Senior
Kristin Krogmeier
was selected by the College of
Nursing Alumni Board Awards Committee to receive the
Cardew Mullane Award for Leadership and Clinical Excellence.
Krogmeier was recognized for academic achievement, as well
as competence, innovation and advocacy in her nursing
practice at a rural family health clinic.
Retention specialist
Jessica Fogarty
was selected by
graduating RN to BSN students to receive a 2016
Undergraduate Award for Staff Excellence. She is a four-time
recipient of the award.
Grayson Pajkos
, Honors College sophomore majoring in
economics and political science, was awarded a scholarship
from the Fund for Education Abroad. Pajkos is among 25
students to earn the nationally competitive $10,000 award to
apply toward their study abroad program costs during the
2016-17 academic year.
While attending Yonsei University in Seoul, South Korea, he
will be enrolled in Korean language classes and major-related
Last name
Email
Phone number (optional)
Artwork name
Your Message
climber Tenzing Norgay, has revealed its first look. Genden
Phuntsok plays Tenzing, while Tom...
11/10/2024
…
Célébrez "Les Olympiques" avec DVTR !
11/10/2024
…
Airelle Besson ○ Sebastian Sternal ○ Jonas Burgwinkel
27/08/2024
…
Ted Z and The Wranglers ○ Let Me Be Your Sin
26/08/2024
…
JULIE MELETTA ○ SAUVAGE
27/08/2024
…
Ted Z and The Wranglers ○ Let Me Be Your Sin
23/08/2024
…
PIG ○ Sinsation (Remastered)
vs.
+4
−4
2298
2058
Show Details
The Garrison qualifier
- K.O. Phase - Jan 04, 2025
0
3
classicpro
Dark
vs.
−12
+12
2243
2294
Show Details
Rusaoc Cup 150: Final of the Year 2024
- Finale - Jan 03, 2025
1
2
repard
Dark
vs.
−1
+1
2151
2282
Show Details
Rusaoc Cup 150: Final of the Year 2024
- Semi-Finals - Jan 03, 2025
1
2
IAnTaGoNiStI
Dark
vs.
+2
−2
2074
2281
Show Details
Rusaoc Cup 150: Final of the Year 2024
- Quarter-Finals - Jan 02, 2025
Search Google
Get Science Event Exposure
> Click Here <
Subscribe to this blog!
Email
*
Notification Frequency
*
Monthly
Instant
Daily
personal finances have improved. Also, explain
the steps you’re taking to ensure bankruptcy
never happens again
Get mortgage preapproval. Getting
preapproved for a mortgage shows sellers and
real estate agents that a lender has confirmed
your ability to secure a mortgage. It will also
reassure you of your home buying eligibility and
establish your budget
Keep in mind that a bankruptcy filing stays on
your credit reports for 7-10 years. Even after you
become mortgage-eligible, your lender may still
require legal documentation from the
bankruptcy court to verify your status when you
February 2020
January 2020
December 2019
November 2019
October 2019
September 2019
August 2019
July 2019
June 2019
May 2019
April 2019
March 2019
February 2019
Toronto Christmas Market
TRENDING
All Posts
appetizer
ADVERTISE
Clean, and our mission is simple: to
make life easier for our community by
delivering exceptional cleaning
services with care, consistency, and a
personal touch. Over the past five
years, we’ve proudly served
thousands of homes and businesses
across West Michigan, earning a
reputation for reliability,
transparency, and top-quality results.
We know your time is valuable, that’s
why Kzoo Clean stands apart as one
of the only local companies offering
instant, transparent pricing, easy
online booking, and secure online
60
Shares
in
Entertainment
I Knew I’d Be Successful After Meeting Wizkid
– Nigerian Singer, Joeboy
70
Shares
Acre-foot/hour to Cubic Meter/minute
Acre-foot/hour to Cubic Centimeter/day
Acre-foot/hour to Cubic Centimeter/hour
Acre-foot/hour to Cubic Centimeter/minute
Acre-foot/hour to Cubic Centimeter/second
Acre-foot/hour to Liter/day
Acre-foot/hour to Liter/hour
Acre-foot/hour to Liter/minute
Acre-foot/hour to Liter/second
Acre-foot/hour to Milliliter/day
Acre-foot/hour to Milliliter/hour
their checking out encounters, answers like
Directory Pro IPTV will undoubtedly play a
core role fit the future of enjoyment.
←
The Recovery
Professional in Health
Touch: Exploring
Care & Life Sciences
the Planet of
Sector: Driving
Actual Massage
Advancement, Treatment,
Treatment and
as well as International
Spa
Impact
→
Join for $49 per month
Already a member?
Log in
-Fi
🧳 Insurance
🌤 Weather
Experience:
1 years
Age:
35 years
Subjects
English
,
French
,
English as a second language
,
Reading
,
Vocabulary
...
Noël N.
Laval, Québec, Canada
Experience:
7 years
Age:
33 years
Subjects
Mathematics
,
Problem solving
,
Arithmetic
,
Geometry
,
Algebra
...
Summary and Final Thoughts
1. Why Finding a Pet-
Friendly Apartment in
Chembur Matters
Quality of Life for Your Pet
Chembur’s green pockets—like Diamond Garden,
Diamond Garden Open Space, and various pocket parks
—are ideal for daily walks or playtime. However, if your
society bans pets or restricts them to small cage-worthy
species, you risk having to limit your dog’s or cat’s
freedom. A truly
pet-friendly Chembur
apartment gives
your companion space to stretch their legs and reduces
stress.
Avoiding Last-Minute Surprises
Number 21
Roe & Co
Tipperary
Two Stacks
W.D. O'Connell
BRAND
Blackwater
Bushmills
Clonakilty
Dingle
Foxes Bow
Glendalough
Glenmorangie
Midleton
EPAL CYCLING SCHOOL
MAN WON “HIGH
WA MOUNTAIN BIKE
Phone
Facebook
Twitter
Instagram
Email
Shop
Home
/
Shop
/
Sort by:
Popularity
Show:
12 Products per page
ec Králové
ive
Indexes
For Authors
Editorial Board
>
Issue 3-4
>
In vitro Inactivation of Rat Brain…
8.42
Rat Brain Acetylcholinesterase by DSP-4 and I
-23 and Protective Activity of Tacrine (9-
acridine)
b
════════════════════
▶ **Try it**: Wherever a line of the records above contains the string "selected", copy that line out.

▶ **Written reply**:
was selected by the College of
was selected by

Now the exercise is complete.